Bumbershoot
Umbrella’s lighter offshoot



 


Jack and the Beanstalk

by Jan D. Hodge

Told by his mother to
sell their cow Melanie,
all that was left of their
pitiful means,
Jack, though not normally
entrepreneurial,
traded the cow for a
handful of beans.

Though he insisted that
they were miraculous,
mother was angry at
what he had done.
But when she ditched them the
dicotyledonous
seeds shot a beanstalk half
way to the sun.

Jack, being curious,
set out to shinny it,
hand over hand to a
dizzying height,
till he arrived at an
incomprehensibly
fabulous castle, a
breathtaking sight.

As he drew warily
nearer, a kind-hearted
giantess met him and
welcomed him in,
offering breakfast and
sociability
to this intruder so
ragged and thin.

While he was eating a
rumbling announced that the
giant was back; there was
no time to flee!
“Fee fie fo fum” he fumed
monosyllabically:
“I smell the blood of a …
what can it be?”

“Only the roast. Shall I
go fetch your gold?” for she
knew how he itched for that
glittering heap,
just as she knew from his
pandiculational
manner he surely would
soon be asleep.

What a relief when she
heard his sweet snoring, for
Jack, who was cowering
under her skirt,
could, with that blustering
formidability
nullified, easily
slip out unhurt.

All of that gold, though, was
too irresistible;
Jack grabbed a fistful and
raced for the door.
Wakened, the brute saw his
chrematomania
shaken, and leaping, he
let out a roar.

Hotly chased after, Jack
slid down the beanstalk, and
screamed to his mother: “The
axe!
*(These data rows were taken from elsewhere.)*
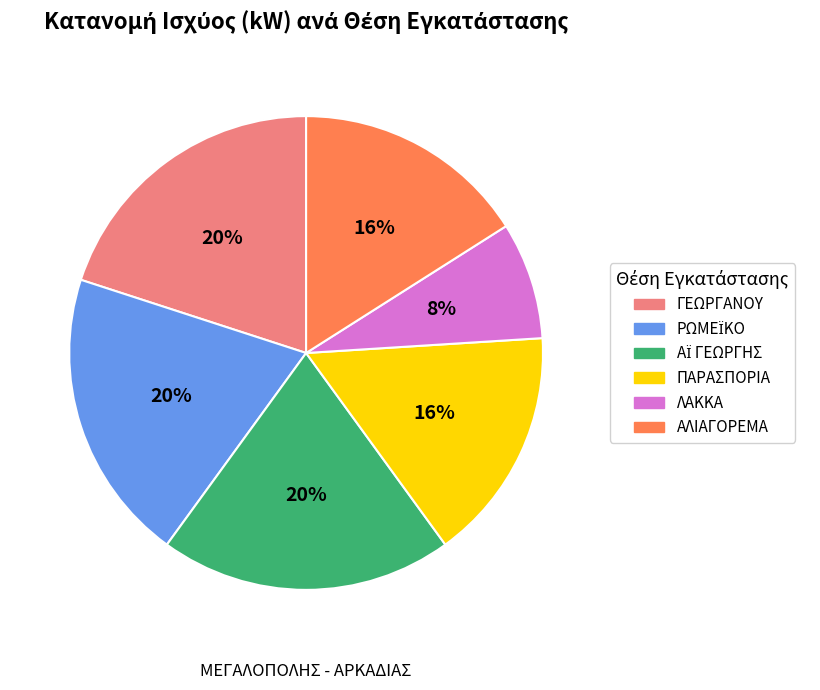

What is the smallest slice in the pie chart?

ΛΑΚΚΑ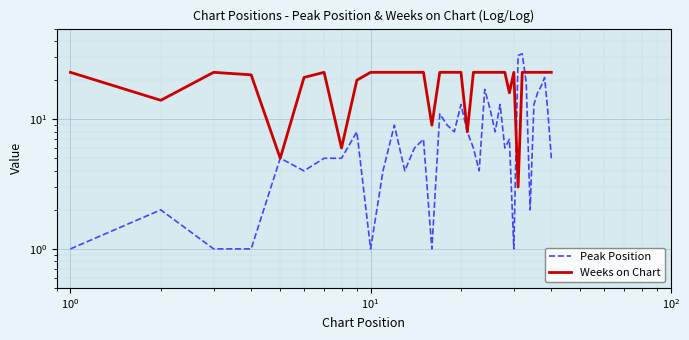

The Weeks on Chart series shows 35 at 21. True or false?

False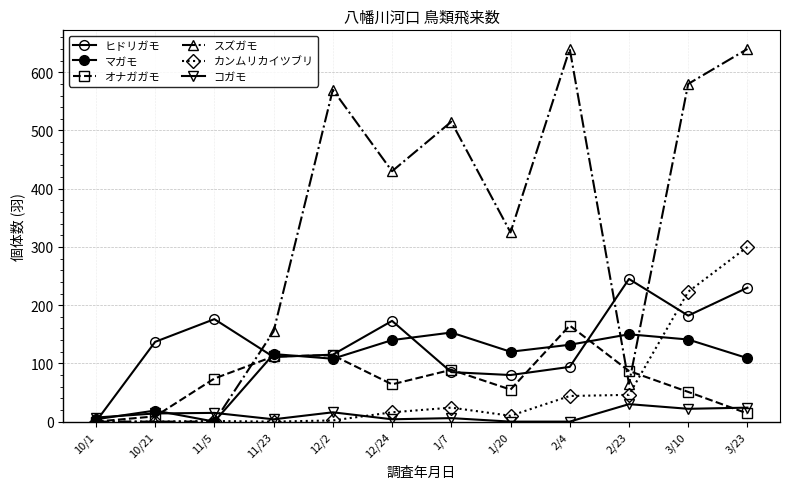

Which series ends up on top after the final intersection of スズガモ and ヒドリガモ?

スズガモ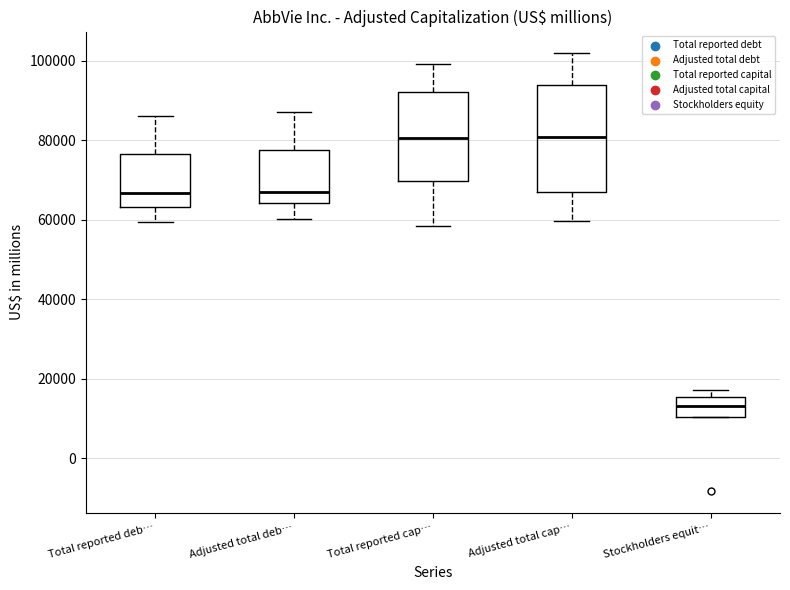

Reading left to right, transcribe this box plot: for each box, give where its median line is, the range the box spans, and where its two whiskers end, as read against the y-axis. The values are not printed on the chart, so give them approximately, as read against the axis.

Total reported deb…: median 66000, box 64000 to 76000, whiskers 60000 to 86000
Adjusted total deb…: median 68000, box 64000 to 78000, whiskers 60000 to 88000
Total reported cap…: median 80000, box 70000 to 92000, whiskers 58000 to 100000
Adjusted total cap…: median 80000, box 68000 to 94000, whiskers 60000 to 102000
Stockholders equit…: median 14000, box 10000 to 16000, whiskers 10000 to 18000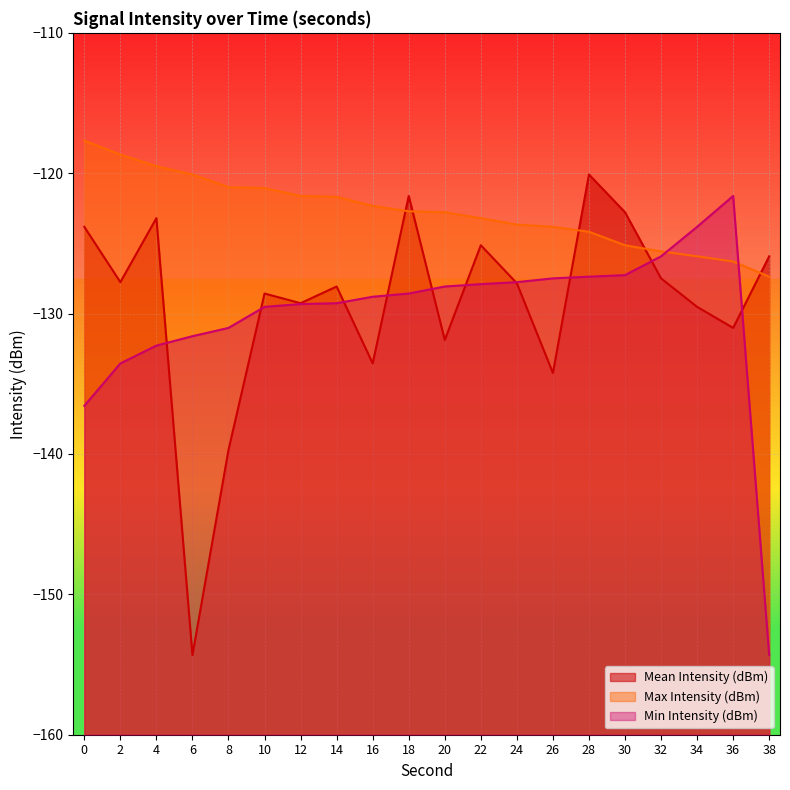

How many lines are shown in the chart?

3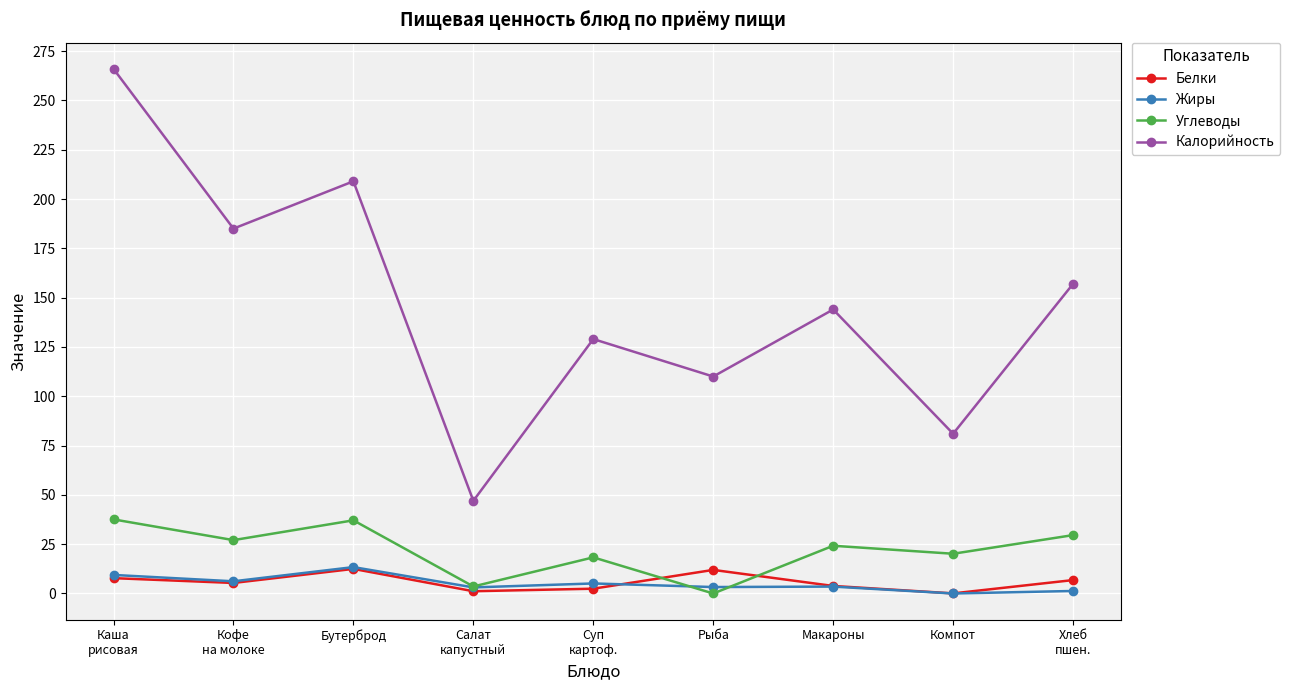

Which label corresponds to the largest value in the chart?

Каша
рисовая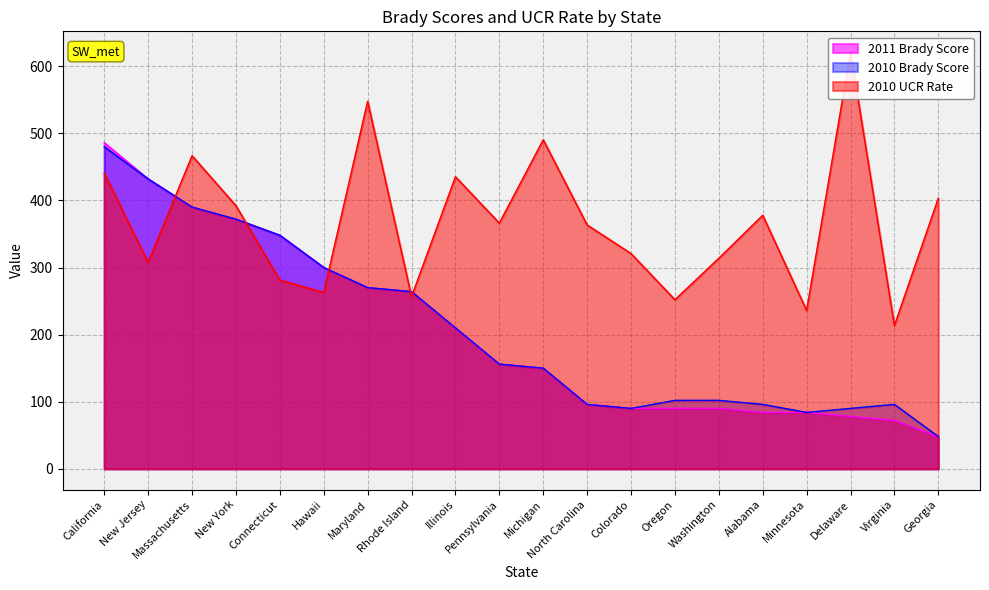

Is it true that 2011 Brady Score equals 143.2 at New Jersey?

False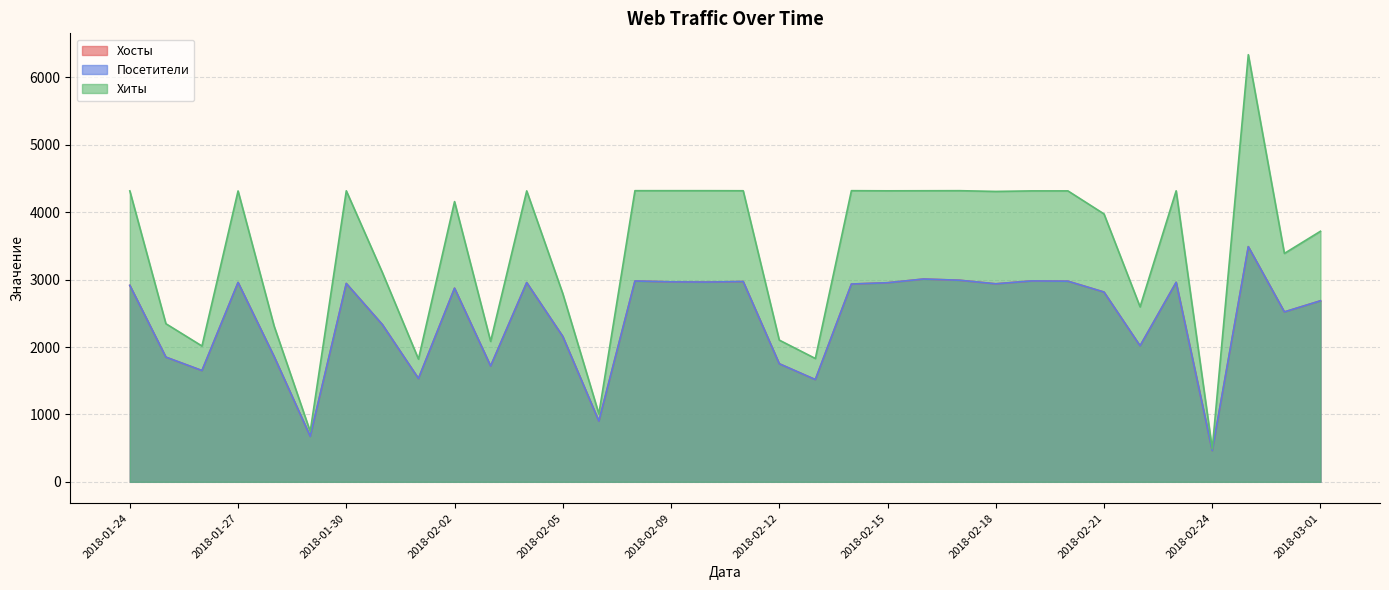

How many interior local peaks does the Посетители series have?

10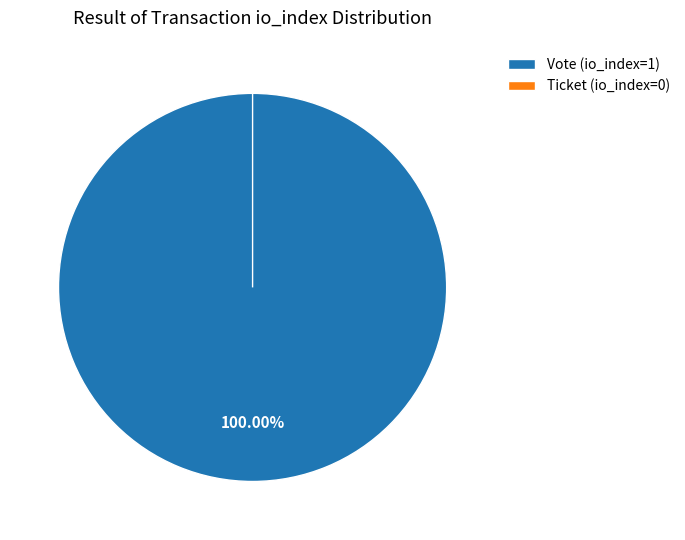

Does Vote represent more than half of the total?

Yes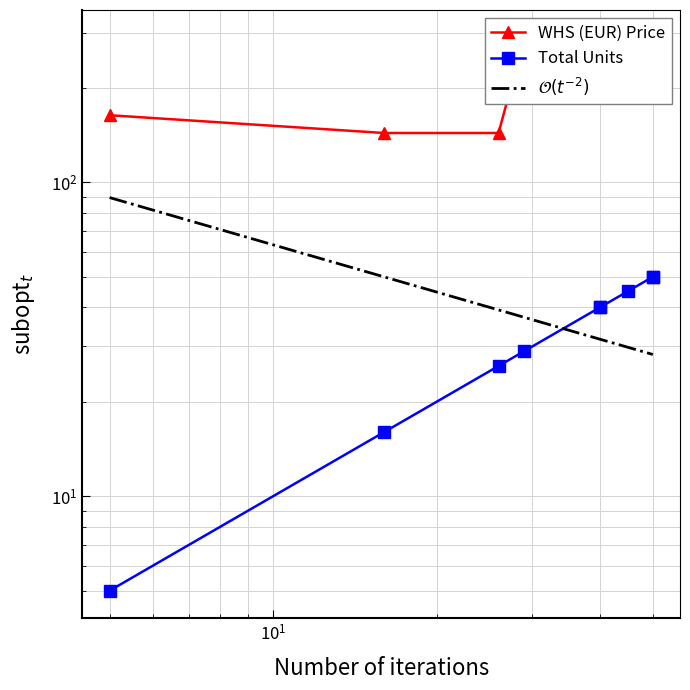

What is the value of the Total Units point at the 9th from the left?

50.0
And be quick!”
Then a few hacks and a
valedictorian’s
wave, and the giant fell
dead as a brick.

Since it’s a fairy tale
Jack was rewarded for
trespass and theft, but what
here ended well
could have been classically
Aristotelian
had it crushed Jack when the
Blunderbore fell.
____

Some add a maiden who
tells Jack the giant had
murdered his father, and
therefore that he’s
nolo contendere
plenapotentiary
heir to the fortune.” (She
loved legalese.)

Frankly I think that this
version is baseless, a
ploy to exonerate
Jack as a thief
and to legitimate
axiologically
shallow and cynically
selfish belief.





Jan D. Hodge grew up in a letterpress print shop in small town Michigan, was educated at the Universities of Michigan (B.A., M.A.) and New Mexico (Ph.D.; dissertation on Dickens), and taught for 32 years at colleges in Illinois and Iowa before retiring. His poems have appeared in North American Review, New Orleans Review, Iambs & Trochees, South Coast Poetry Journal, Western Wind, and elsewhere.